(Items from a data source)
┄┄┄┄┄┄

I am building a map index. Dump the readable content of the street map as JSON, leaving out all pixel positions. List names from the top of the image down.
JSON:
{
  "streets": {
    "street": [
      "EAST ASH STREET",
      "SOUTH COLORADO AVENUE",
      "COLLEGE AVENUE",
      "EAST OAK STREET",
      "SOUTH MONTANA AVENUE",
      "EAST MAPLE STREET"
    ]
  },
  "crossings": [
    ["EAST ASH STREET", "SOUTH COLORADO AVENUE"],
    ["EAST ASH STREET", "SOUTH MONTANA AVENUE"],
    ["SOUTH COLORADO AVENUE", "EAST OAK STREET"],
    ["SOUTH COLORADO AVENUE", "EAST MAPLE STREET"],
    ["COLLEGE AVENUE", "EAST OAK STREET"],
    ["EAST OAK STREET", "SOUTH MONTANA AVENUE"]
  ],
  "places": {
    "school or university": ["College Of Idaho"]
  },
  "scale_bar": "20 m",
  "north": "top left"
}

┄┄┄┄┄┄

* **Exercise instructions**:
Only an exact transcription of all the entries will do.

* **Answer below**:
I am building a map index. Dump the readable content of the street map as JSON, leaving out all pixel positions. List names from the top of the image down.
JSON:
{
  "streets": {
    "street": [
      "EAST ASH STREET",
      "SOUTH COLORADO AVENUE",
      "COLLEGE AVENUE",
      "EAST OAK STREET",
      "SOUTH MONTANA AVENUE",
      "EAST MAPLE STREET"
    ]
  },
  "crossings": [
    ["EAST ASH STREET", "SOUTH COLORADO AVENUE"],
    ["EAST ASH STREET", "SOUTH MONTANA AVENUE"],
    ["SOUTH COLORADO AVENUE", "EAST OAK STREET"],
    ["SOUTH COLORADO AVENUE", "EAST MAPLE STREET"],
    ["COLLEGE AVENUE", "EAST OAK STREET"],
    ["EAST OAK STREET", "SOUTH MONTANA AVENUE"]
  ],
  "places": {
    "school or university": ["College Of Idaho"]
  },
  "scale_bar": "20 m",
  "north": "top left"
}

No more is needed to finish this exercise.